══ SUPPLIED TEXT

Skip to content
Vijay Barve edited this page Feb 5, 2019 · 3 revisions

Application

Why does your org want to participate in Google Summer of Code?

R is a large and complex software ecosystem involving a base system, several thousand add-on packages and a number of tools and information channels, mostly web-based. We expect to develop some R packages and enhance R’s web presence, as we have done in previous years with GSOC.

How many potential mentors have agreed to mentor this year?

20+

How will you keep mentors engaged with their students?

The number of mentors will probably be the same as in previous years, between 20 and 40 depending on how many project proposals are submitted.

We expect that mentors will be self-motivated to stay engaged with their students throughout GSOC. The main reason why is that mentors volunteer their time to create project proposals on our wiki page, and they are usually looking for students to help writing code, tests, and documentation for new or existing packages. One example from 2018 is Alex Drouin, who volunteered to mentor the successful Max Margin Interval Tree project, which implemented a machine learning model proposed in 2017 and originally coded in Python.

════

• STATED EXERCISE: List every question posed in the Google Summer of Code application text above.

══ DATA SHOWN

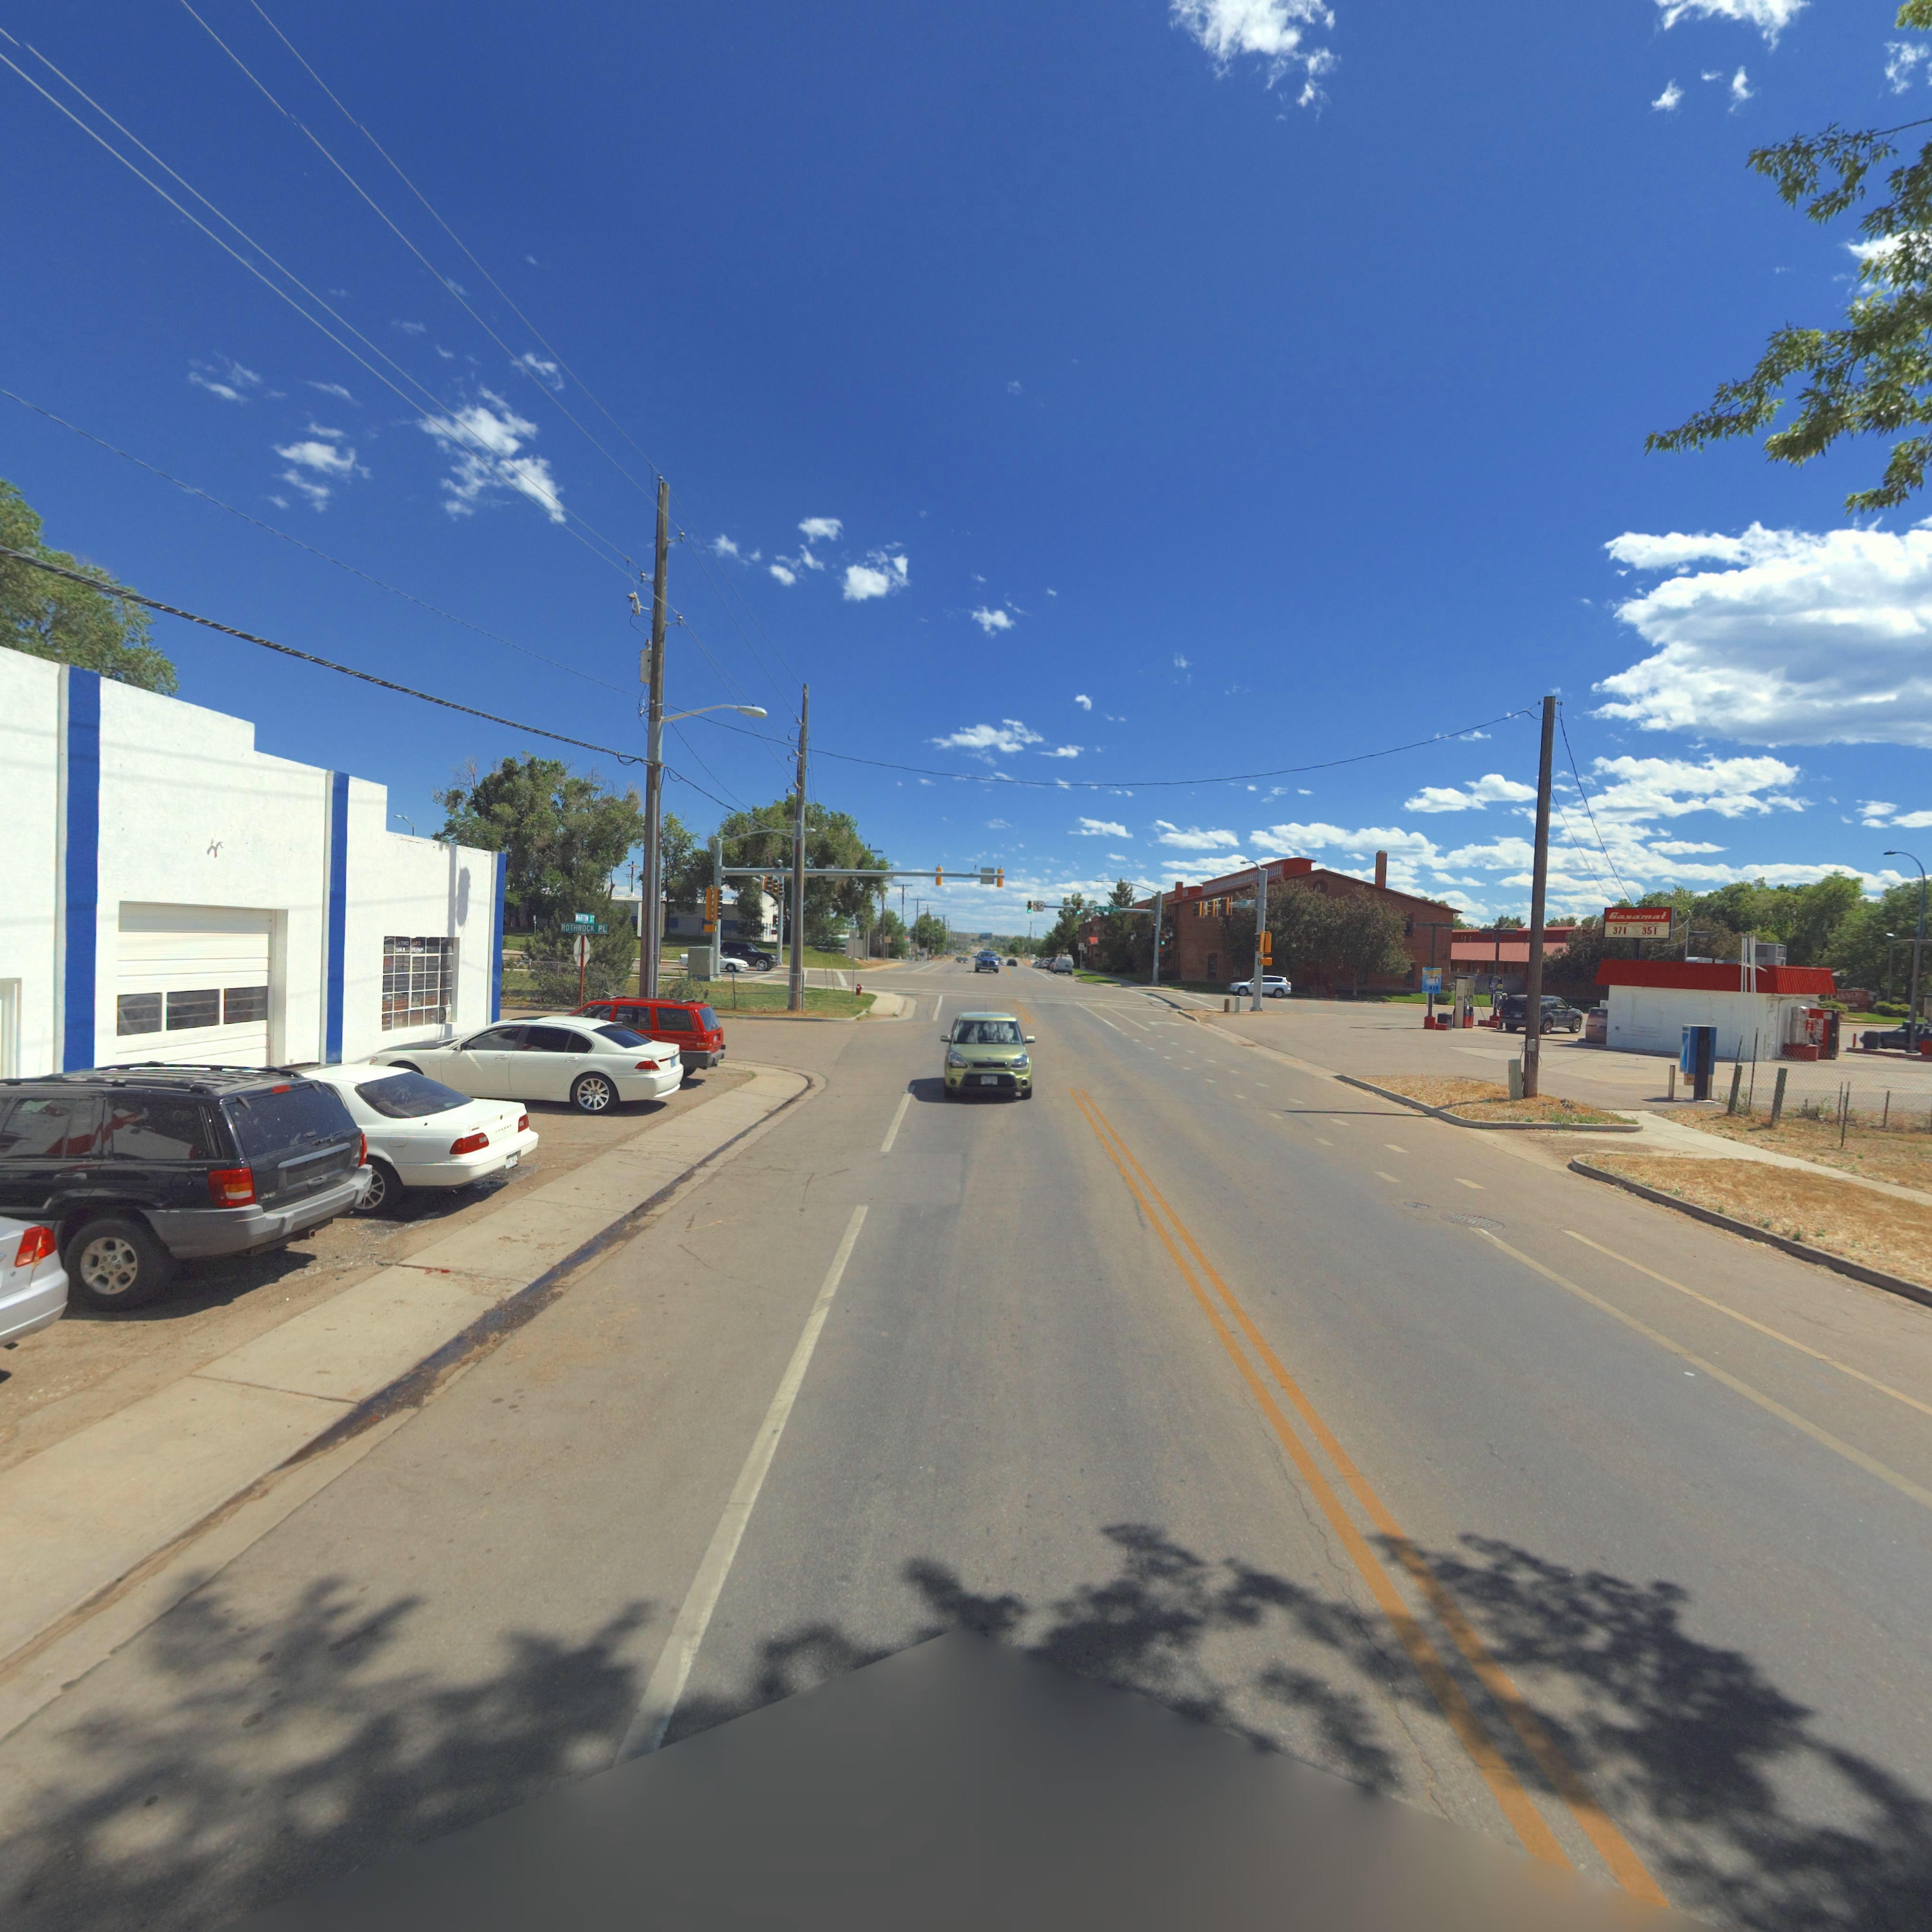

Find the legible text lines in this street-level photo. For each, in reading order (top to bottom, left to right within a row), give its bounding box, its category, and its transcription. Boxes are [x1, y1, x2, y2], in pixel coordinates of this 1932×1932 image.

════

• TASK RESULT:
- Why does your org want to participate in Google Summer of Code?
- How many potential mentors have agreed to mentor this year?
- How will you keep mentors engaged with their students?